» **QUESTION COURTE**
D'après l'article sur les RH, quelle part des employés ne fait pas confiance à son service du personnel ?

» **EXTRAIT DU TEXTE**
▼

Emploi : les RH sont-elles vraiment vos amies ?

Est-ce une idée fausse pour les employés de penser que les RH sont là pour les aider ?

Sat, 4 Dec 2021 Source: www.bbc.com

En tant qu'employés, nous croyons souvent que les RH existent pour résoudre nos problèmes, comme être payés à temps ou gérer les fautes professionnelles ; nous attendons souvent d'elles qu'elles défendent nos intérêts lorsque nous sommes dans des situations délicates.

Dans de nombreux cas, les employés n'ont personne d'autre vers qui se tourner lorsque les choses vont mal au travail. Une visite aux RH peut sembler une option plus sûre que d'aborder directement un problème avec un patron, et plus proactive que de se plaindre à des collègues de confiance.

En même temps, les RH ont un problème d'image : une étude a montré que 70% des employés ne font pas confiance à leur service du personnel. En creusant un peu plus, vous trouverez d'innombrables exemples d'employés qui se sentent profondément lésés par les RH.

Certains s'épanchent en ligne, publiant les manquements du service sur les médias sociaux et dans des articles de blog. D'autres abandonnent tout simplement les RH et poursuivent leur employeur en justice ; en 2020, le nombre de décisions concernant des litiges sur le lieu de travail aux États-Unis a atteint un niveau record.

Si nous pensons que les départements RH laissent tomber les employés, il peut sembler peu judicieux de leur confier nos problèmes professionnels les plus difficiles.

En fait, les problèmes peuvent survenir lorsqu'il y a souvent un décalage entre ce que nous attendons des RH et ce que les RH sont réellement chargées de fournir. Alors que les employés peuvent penser que les processus RH doivent corriger les erreurs sur le lieu de travail, les dirigeants de l'entreprise peuvent penser que le département RH est là pour protéger l'organisation.

Dans ce contexte, est-ce une idée fausse pour les employés de penser que les RH sont là pour les aider ?

Une bataille perdue d'avance ?

Une visite typique dans un département RH peut commencer comme suit : un problème est apparu sur le lieu de travail, on l'a laissé s'envenimer et lorsqu'il atteint un point où quelqu'un ne peut plus le supporter, il se tourne vers les RH.

Les entreprises disent souvent aux nouveaux arrivants que les RH sont là pour eux et, par conséquent, les employés pensent que s'ils s'adressent à eux, leur problème sera entendu et résolu.

C'est une idée fausse, affirme le Dr Gena Cox, psychologue organisationnel basé à Tampa, en Floride. "Les employés pensent que la fonction des RH est de soutenir les employés. C'est très différent de ce que dirait un dirigeant d'une organisation, et c'est aussi très différent de la réalité de l'emploi du temps des RH. Il n'y a aucun rôle au sein des départements RH, tels qu'ils sont définis actuellement, qui soit à 100% pour l'employé."

▲

» **DONNÉES FOURNIES**
▼

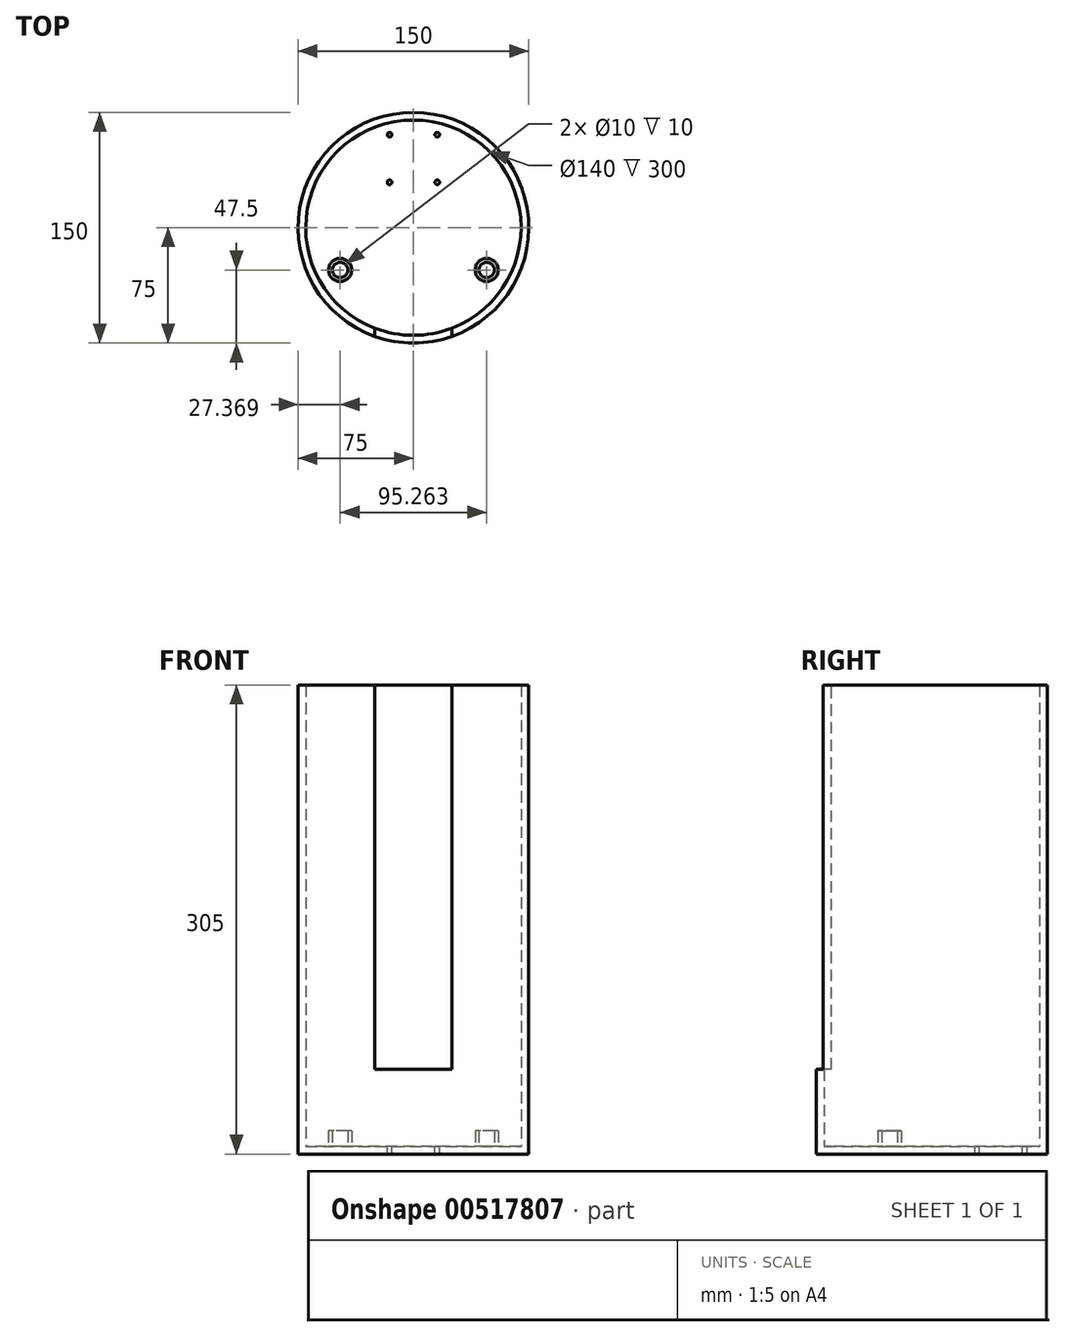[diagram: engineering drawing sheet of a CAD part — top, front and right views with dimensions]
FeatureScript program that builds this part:
annotation { "Feature Type Name" : "Feature", "Feature Type Description" : "" }
export const myFeature = defineFeature(function(context is Context, id is Id, definition is map)
    precondition{}
    {
        {
            var Q0;
            Q0=qCreatedBy(makeId("Top.planeOp"),FACE);
            var sketch = newSketch(context, id + "F0", { "sketchPlane" : qUnion([Q0])});
            skCircle(sketch, "E0", {"center": v(0, 0) * mm, "radius": 75 * mm});
            skSolve(sketch);
        }
        {
            var Q0;
            Q0 = qSketchRegion(id + "F0", true);
            extrude(context, id + "F1", {"entities" : qUnion([Q0]), "depth" : 5 * mm, "offsetDistance" : 25 * mm});
        }
        {
            var Q0;
            Q0=makeQuery(id+"F1.opExtrude","CAP_FACE",FACE,{"disambiguationData":[OSD([sQuery(id+"F0.wireOp",EDGE,"E0")])],"isStart":false});
            var sketch = newSketch(context, id + "F2", { "sketchPlane" : qUnion([Q0])});
            skCircle(sketch, "E1", {"center": v(0, 0) * mm, "radius": 75 * mm});
            skCircle(sketch, "E2", {"center": v(0, 0) * mm, "radius": 70 * mm});
            skSolve(sketch);
        }
        {
            var Q0;
            Q0=makeQuery(id+"F2.imprint","IMPRINT",FACE,{"disambiguationData":[TD([[makeQuery(id+"F2.imprint","IMPRINT",EDGE,{"derivedFrom":sQuery(id+"F2.wireOp",EDGE,"E1")}),1.0]])]});
            extrude(context, id + "F3", {"entities" : qUnion([Q0]), "operationType" : NewBodyOperationType.ADD, "depth" : 300 * mm, "offsetDistance" : 25 * mm});
        }
        {
            var Q0;
            Q0=makeQuery(id+"F3.opExtrude","CAP_FACE",FACE,{"disambiguationData":[OSD([sQuery(id+"F2.wireOp",EDGE,"E1"),sQuery(id+"F2.wireOp",EDGE,"E2")])],"isStart":false});
            var sketch = newSketch(context, id + "F4", { "sketchPlane" : qUnion([Q0])});
            skLineSegment(sketch, "E3.bottom", {"start": v(25, -39.96) * mm, "end": v(-25, -39.96) * mm});
            skLineSegment(sketch, "E3.top", {"start": v(25, -100.04) * mm, "end": v(-25, -100.04) * mm});
            skLineSegment(sketch, "E3.left", {"start": v(25, -39.96) * mm, "end": v(25, -100.04) * mm});
            skLineSegment(sketch, "E3.right", {"start": v(-25, -39.96) * mm, "end": v(-25, -100.04) * mm});
            skPoint(sketch, "E3.middle", {"position": v(0, -70) * mm});
            skSolve(sketch);
        }
        {
            var Q0;
            {var subQ0=sQuery(id+"F4.wireOp",EDGE,"E3.left");var subQ1=makeQuery(id+"F3.opExtrude","CAP_EDGE",EDGE,{"disambiguationData":[OSD([sQuery(id+"F2.wireOp",EDGE,"E1")])],"isStart":false});var subQ2=makeQuery(id+"F4.imprint","INTERSECT",VERTEX,{"derivedFrom":[subQ1,subQ0]});Q0=makeQuery(id+"F4.imprint","IMPRINT",FACE,{"disambiguationData":[TD([[makeQuery(id+"F4.imprint","IMPRINT",EDGE,{"disambiguationData":[TD([[subQ2,1.0]])],"derivedFrom":subQ0}),-1.0]])]});}
            extrude(context, id + "F5", {"entities" : qUnion([Q0]), "operationType" : NewBodyOperationType.REMOVE, "oppositeDirection" : true, "depth" : 250 * mm, "offsetDistance" : 25 * mm});
        }
        {
            var Q0;
            Q0=makeQuery(id+"F1.opExtrude","CAP_FACE",FACE,{"disambiguationData":[OSD([sQuery(id+"F0.wireOp",EDGE,"E0")])],"isStart":false});
            var sketch = newSketch(context, id + "F6", { "sketchPlane" : qUnion([Q0])});
            skLineSegment(sketch, "E4", {"start": v(0, 0) * mm, "end": v(0, 45) * mm});
            skLineSegment(sketch, "E5", {"start": v(0, 45) * mm, "end": v(0, 60.5) * mm});
            skLineSegment(sketch, "E6", {"start": v(0, 60.5) * mm, "end": v(15.5, 60.5) * mm});
            skLineSegment(sketch, "E7", {"start": v(0, 60.5) * mm, "end": v(-15.5, 60.5) * mm});
            skLineSegment(sketch, "E8", {"start": v(0, 0) * mm, "end": v(0, 29.5) * mm});
            skLineSegment(sketch, "E9", {"start": v(0, 29.5) * mm, "end": v(-15.5, 29.5) * mm});
            skLineSegment(sketch, "E10", {"start": v(0, 29.5) * mm, "end": v(15.5, 29.5) * mm});
            skCircle(sketch, "E11", {"center": v(-15.5, 60.5) * mm, "radius": 1.5 * mm});
            skCircle(sketch, "E12", {"center": v(15.5, 60.5) * mm, "radius": 1.5 * mm});
            skCircle(sketch, "E13", {"center": v(15.5, 29.5) * mm, "radius": 1.5 * mm});
            skCircle(sketch, "E14", {"center": v(-15.5, 29.5) * mm, "radius": 1.5 * mm});
            skSolve(sketch);
        }
        {
            var Q0;
            Q0=makeQuery(id+"F6.imprint","IMPRINT",FACE,{"disambiguationData":[TD([[makeQuery(id+"F6.imprint","IMPRINT",EDGE,{"derivedFrom":sQuery(id+"F6.wireOp",EDGE,"E11")}),1.0]])]});
            var Q1;
            Q1=makeQuery(id+"F6.imprint","IMPRINT",FACE,{"disambiguationData":[TD([[makeQuery(id+"F6.imprint","IMPRINT",EDGE,{"derivedFrom":sQuery(id+"F6.wireOp",EDGE,"E12")}),1.0]])]});
            var Q2;
            Q2=makeQuery(id+"F6.imprint","IMPRINT",FACE,{"disambiguationData":[TD([[makeQuery(id+"F6.imprint","IMPRINT",EDGE,{"derivedFrom":sQuery(id+"F6.wireOp",EDGE,"E13")}),1.0]])]});
            var Q3;
            Q3=makeQuery(id+"F6.imprint","IMPRINT",FACE,{"disambiguationData":[TD([[makeQuery(id+"F6.imprint","IMPRINT",EDGE,{"derivedFrom":sQuery(id+"F6.wireOp",EDGE,"E14")}),1.0]])]});
            extrude(context, id + "F7", {"entities" : qUnion([Q0, Q1, Q2, Q3]), "operationType" : NewBodyOperationType.REMOVE, "oppositeDirection" : true, "depth" : 25 * mm, "offsetDistance" : 25 * mm});
        }
        {
            var Q0;
            Q0=makeQuery(id+"F1.opExtrude","CAP_FACE",FACE,{"disambiguationData":[OSD([sQuery(id+"F0.wireOp",EDGE,"E0")])],"isStart":false});
            var sketch = newSketch(context, id + "F8", { "sketchPlane" : qUnion([Q0])});
            skLineSegment(sketch, "E15", {"start": v(0, 0) * mm, "end": v(0, 99.62) * mm});
            skLineSegment(sketch, "E16", {"start": v(0, 0) * mm, "end": v(47.63, -27.5) * mm});
            skLineSegment(sketch, "E17", {"start": v(0, 0) * mm, "end": v(-47.63, -27.5) * mm});
            skCircle(sketch, "E18", {"center": v(-47.63, -27.5) * mm, "radius": 7.5 * mm});
            skCircle(sketch, "E19", {"center": v(47.63, -27.5) * mm, "radius": 5 * mm});
            skCircle(sketch, "E20", {"center": v(47.63, -27.5) * mm, "radius": 7.5 * mm});
            skCircle(sketch, "E21", {"center": v(-47.63, -27.5) * mm, "radius": 5 * mm});
            skSolve(sketch);
        }
        {
            var Q0;
            Q0=makeQuery(id+"F8.imprint","IMPRINT",FACE,{"disambiguationData":[TD([[makeQuery(id+"F8.imprint","IMPRINT",EDGE,{"derivedFrom":sQuery(id+"F8.wireOp",EDGE,"E18")}),1.0]])]});
            var Q1;
            Q1=makeQuery(id+"F8.imprint","IMPRINT",FACE,{"disambiguationData":[TD([[makeQuery(id+"F8.imprint","IMPRINT",EDGE,{"derivedFrom":sQuery(id+"F8.wireOp",EDGE,"E19")}),-1.0]])]});
            extrude(context, id + "F9", {"entities" : qUnion([Q0, Q1]), "operationType" : NewBodyOperationType.ADD, "depth" : 10 * mm, "offsetDistance" : 25 * mm});
        }
    });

▲

» **RÉPONSE CI-DESSOUS**
70 % des employés ne font pas confiance à leur service du personnel.